Identify Issue through Duplication¶

Our first step is to identify this issue by reproducing it on our system. This will rule out the possibility of end user error.

First up let’s reproduce the issue in the exact way the end user did with a request from the browser:

Looks like we are getting the same issue. Let’s reproduce this error with PowerShell using Invoke-RestMethod from our terminal:

../../_images/connection-timeout-powershell.png

Since this is a learning environment let’s reproduce the issue again this time from Bash using curl:

../../_images/connection-timeout-bash.png

We can definitively state that a Connection Timeout is happening when users attempt to access the Coding Events API on port 443 from the browser, Invoke-RestMethod and curl!

Research Potential Causes¶

The next step is to research the potential causes of the issue. Typically you would rely on your experience and research skills to come up with a list of potential causes, but to save time we have provided them for you:

the URL may have been incorrect
the VM is currently down
the VM lacks a Network Security Group rule for the given port

Isolate Root Cause¶

The next step is to isolate the root cause of the issue by systematically eliminating potential causes until we have found the root cause, or have exhausted our known options.

In this case we would need to check that the initial request was going to the correct URL, that the VM is currently running, and that the VM has the appropriate NSG inbound security rule for port 443. At this point in time in the class you should know how to do these things through the Azure Web Portal or the AZ CLI.

Just to continue the example let’s say the root cause was that the VM lacks a NSG rule for port 443, and we discovered this by looking at all three of the potential issues and the only one that was incorrect were the NSG rules.

Research Root Cause Fixes¶

Our next step would be to research a solution to the issue, in this case we simply need to create a new NSG inbound rule for port 443.

Implement Root Cause Fix¶

After fixing the issue our final step is to reproduce the steps to ensure our issue has been resolved!

Check that Fix Resolves Issue¶

Browser:

Our screen advanced and now we are getting the message about accepting the risk associated with a self-signed certificate. That’s what we expect! Let’s checkout PowerShell and Bash:

PowerShell:

Bash:

Uh oh!

We are getting a new error.

The good news is we resolved our connection timeout issue by opening port 443 NSG inbound rule. Our fix resolved the issue, we are no longer experiencing a Connection Timeout error. We have solved this error and need to move on to the next one which according to our web requests is a 502 Bad Gateway.

Note

An issue is not always solved with one change. In some instances a combination of steps are necessary to solve one issue.

In this case solving one issue revealed a new issue. Revealing a new issue is great progress in troubleshooting assuming you have checked that your fix resolved the initial issue, which we have done!

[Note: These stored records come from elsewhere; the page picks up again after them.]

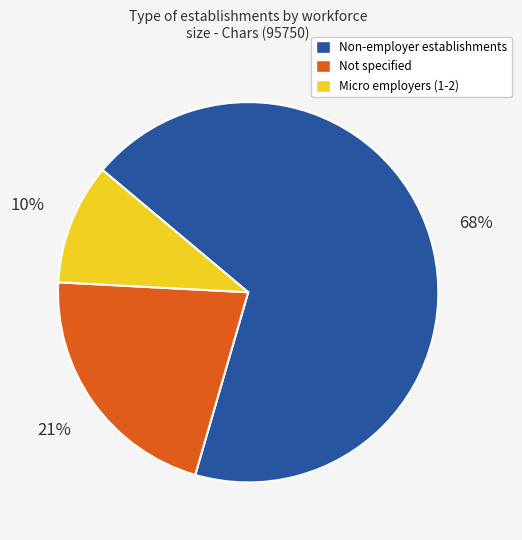

Which has a higher value, Non-employer establishments or Not specified?

Non-employer establishments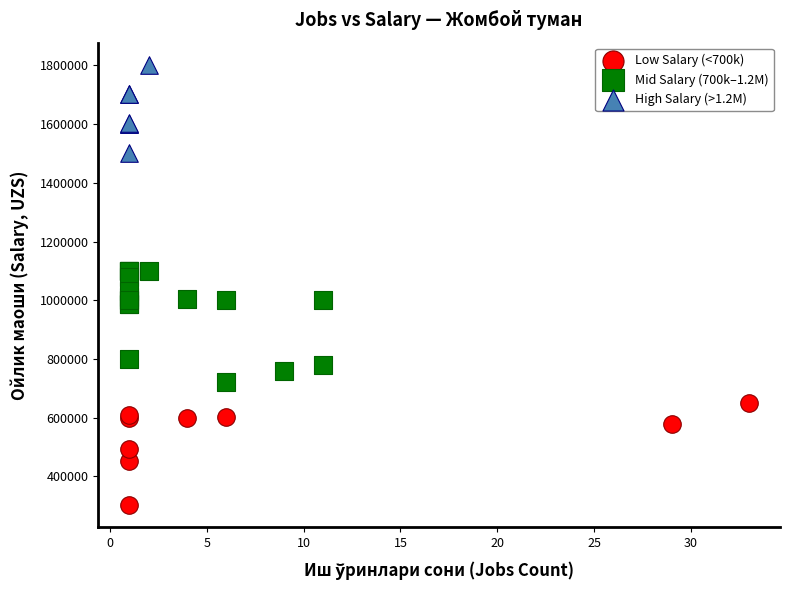

Which series contains the lowest Y value?

Low Salary (<700k)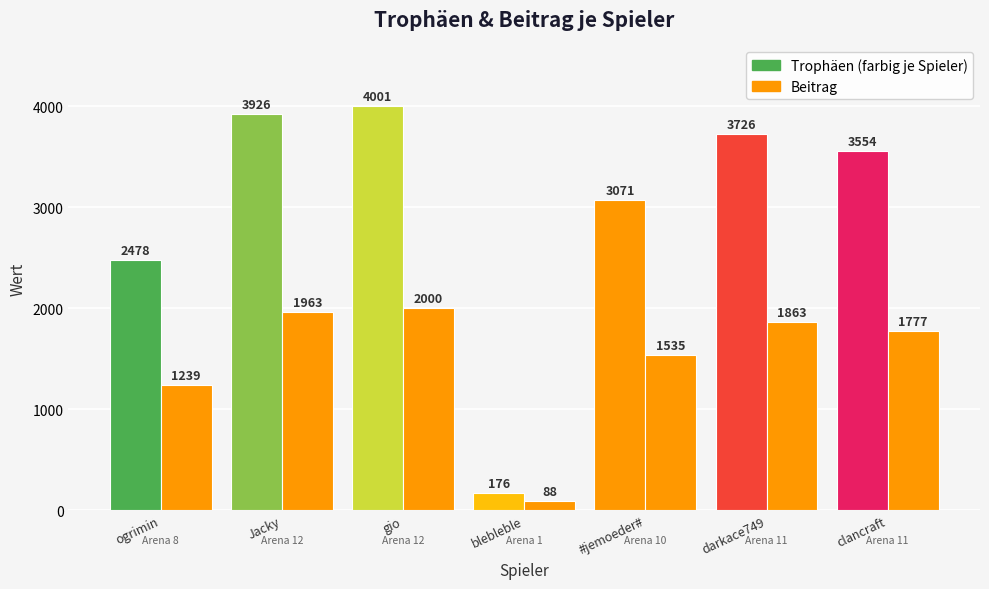

Where is the data nearest to the value 1044?

ogrimin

The final step is being able to communicate this issue with others:

Communicate Issue with Others¶

The Coding Events API located at https://40.114.86.145/ was not responding to HTTP requests in the browser, Invoke-RestMethod or curl. Users were experiencing a Connection Timeout error. We researched potential causes for this issue and determined that the Virtual Machine did not have a NSG inbound rule for port 443. We opened this port to all traffic and the issue was fixed. Connection Timeout errors have not been experienced across Invoke-RestMethod, curl or the browser after making the change.